On August 16, dozens upon dozens of students wrap around the barrier in front of Gallettes, a local haunt in Tuscaloosa. It’s the end of formal sorority recruitment at the University of Alabama. One student smirks; his eyes are covered by sunglasses, but no mask conceals his mouth. There are four, maybe five masks in the crowd of roughly 100 people packed tightly together. Someone snaps a photograph. The image is circulated widely.

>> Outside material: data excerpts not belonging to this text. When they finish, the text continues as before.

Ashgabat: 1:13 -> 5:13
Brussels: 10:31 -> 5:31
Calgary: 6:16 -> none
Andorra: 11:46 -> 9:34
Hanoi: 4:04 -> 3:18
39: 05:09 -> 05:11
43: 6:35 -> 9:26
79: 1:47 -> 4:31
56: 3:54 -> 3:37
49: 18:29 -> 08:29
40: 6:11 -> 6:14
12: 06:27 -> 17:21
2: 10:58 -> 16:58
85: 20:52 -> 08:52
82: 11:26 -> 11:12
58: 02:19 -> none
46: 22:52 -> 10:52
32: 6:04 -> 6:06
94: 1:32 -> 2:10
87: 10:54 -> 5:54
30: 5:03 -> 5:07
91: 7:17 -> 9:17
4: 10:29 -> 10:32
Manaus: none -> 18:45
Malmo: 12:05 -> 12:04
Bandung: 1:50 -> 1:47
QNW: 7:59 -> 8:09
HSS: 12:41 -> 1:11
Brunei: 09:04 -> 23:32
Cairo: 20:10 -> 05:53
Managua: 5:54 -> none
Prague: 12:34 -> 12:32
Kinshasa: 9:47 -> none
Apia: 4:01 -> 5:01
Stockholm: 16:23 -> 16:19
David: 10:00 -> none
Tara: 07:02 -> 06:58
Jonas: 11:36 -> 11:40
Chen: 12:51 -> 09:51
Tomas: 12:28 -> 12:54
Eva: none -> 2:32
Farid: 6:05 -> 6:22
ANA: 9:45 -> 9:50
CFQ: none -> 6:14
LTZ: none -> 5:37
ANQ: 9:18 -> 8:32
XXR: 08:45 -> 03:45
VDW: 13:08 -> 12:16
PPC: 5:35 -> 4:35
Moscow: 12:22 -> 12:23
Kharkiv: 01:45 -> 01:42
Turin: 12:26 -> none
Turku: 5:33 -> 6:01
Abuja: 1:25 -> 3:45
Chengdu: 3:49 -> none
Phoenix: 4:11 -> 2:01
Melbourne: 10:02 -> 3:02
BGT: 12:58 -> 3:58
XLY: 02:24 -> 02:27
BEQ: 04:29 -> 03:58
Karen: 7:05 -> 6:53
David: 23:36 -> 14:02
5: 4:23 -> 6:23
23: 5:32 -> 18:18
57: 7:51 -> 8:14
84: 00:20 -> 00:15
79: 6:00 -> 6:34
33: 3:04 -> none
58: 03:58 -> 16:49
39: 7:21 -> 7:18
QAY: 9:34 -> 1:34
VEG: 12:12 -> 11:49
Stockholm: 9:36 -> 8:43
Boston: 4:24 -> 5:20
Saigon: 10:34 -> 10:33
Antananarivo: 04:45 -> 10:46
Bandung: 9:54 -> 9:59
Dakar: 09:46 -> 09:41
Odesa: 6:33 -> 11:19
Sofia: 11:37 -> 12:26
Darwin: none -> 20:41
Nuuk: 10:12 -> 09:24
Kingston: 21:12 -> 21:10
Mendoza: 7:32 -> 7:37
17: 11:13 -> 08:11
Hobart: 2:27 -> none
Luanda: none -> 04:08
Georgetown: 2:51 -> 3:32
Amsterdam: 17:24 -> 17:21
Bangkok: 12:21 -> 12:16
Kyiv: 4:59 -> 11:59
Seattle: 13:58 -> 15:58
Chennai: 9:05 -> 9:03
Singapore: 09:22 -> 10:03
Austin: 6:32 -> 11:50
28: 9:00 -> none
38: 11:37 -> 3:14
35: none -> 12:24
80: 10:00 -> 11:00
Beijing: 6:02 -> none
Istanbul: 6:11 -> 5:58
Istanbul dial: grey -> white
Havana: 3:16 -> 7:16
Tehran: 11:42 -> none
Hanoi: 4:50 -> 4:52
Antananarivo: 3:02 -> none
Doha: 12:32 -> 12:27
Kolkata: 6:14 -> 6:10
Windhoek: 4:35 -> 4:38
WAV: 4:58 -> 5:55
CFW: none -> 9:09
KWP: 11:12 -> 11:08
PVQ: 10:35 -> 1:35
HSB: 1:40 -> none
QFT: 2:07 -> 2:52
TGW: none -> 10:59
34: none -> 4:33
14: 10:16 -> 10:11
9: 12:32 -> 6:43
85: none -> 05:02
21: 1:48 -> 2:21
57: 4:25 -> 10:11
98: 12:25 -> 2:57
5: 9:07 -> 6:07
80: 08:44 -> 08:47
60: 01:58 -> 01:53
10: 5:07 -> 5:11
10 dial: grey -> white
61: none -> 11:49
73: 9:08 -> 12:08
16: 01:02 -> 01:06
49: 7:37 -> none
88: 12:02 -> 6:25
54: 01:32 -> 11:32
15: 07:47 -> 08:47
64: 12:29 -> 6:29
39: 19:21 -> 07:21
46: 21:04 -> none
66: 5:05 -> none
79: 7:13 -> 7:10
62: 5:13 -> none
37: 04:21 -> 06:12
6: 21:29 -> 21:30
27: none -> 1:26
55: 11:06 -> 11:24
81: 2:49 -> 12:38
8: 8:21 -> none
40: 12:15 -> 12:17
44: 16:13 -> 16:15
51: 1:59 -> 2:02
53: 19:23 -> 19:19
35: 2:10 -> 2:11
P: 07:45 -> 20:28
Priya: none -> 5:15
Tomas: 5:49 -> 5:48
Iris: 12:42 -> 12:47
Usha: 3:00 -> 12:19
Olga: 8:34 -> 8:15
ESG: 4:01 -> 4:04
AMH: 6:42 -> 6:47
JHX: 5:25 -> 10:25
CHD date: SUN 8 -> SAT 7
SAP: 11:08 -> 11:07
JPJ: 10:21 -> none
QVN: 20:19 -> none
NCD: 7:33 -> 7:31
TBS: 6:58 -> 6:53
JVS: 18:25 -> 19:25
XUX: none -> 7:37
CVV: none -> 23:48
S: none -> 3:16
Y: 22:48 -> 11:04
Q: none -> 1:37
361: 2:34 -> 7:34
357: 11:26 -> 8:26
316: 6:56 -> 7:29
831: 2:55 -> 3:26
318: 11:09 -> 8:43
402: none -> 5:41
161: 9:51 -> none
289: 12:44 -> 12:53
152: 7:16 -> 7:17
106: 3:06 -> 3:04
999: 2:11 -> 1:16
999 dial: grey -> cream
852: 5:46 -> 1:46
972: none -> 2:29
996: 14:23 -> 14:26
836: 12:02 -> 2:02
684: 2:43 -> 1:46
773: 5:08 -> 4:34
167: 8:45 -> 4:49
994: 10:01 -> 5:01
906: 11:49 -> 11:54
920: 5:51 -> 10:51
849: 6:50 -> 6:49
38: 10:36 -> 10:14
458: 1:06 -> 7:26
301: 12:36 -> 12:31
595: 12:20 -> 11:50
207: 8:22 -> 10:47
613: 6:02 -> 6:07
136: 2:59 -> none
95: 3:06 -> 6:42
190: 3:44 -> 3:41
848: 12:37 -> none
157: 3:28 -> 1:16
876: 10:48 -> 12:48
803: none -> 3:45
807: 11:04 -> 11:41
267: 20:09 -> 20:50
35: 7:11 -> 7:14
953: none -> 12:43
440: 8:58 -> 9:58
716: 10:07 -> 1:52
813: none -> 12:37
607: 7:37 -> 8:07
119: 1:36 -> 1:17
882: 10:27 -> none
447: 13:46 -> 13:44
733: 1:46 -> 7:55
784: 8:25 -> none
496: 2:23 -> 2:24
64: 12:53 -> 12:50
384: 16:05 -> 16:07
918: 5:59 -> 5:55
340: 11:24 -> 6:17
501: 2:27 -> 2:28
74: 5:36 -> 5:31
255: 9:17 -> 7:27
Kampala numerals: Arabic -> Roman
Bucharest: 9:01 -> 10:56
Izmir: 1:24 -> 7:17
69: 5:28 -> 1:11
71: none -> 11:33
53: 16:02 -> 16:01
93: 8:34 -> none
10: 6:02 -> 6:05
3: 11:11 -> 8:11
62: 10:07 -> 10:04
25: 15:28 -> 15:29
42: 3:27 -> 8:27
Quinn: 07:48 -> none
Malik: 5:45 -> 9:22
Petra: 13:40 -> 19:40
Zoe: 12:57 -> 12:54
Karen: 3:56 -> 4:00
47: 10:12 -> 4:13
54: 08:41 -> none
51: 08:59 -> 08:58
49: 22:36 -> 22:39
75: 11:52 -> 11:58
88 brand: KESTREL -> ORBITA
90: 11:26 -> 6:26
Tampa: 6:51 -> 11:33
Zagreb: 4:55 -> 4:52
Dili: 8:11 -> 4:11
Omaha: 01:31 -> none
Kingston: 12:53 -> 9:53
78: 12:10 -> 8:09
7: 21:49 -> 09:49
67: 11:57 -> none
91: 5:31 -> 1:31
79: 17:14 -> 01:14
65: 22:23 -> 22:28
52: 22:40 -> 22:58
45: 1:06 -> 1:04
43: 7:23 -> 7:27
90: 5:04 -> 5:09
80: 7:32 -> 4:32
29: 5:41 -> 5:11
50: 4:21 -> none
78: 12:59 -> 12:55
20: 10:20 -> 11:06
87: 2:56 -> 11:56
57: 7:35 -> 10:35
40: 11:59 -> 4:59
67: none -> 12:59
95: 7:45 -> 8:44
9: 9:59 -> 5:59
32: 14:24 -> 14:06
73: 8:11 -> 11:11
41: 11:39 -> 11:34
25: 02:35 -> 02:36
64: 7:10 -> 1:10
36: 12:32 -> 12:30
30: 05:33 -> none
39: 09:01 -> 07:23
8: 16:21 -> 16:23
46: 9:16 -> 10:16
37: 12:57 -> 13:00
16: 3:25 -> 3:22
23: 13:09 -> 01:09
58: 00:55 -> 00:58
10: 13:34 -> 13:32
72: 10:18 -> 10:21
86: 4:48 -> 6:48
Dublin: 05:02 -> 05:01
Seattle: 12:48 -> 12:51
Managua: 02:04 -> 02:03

The university released data on its first batch of COVID-19 test results eight days later. Between August 19, when classes started, and August 24, 562 students tested positive for the virus. A few days passed, and another batch of results was posted—this time 481 students tested positive over a three-day period. “There was definitely frustration, because we knew the possibility of that happening,” Mikayla Wyatt, an opinion editor at the student newspaper The Crimson White, told me. “The university should have suspended Greek activities in the first place.”
For months, local news outlets, including student newspapers, had been pointing out flaws in the university’s plan to reopen campus for in-person classes during the pandemic. Institutions like the University of Alabama are built for close contact—the undergraduate population is composed of 38,000 students who study together, eat lunch together, play beer pong together—which makes them highly susceptible to mass infections. But even on the simple measures, such as suspending Greek activities, several institutions fell short.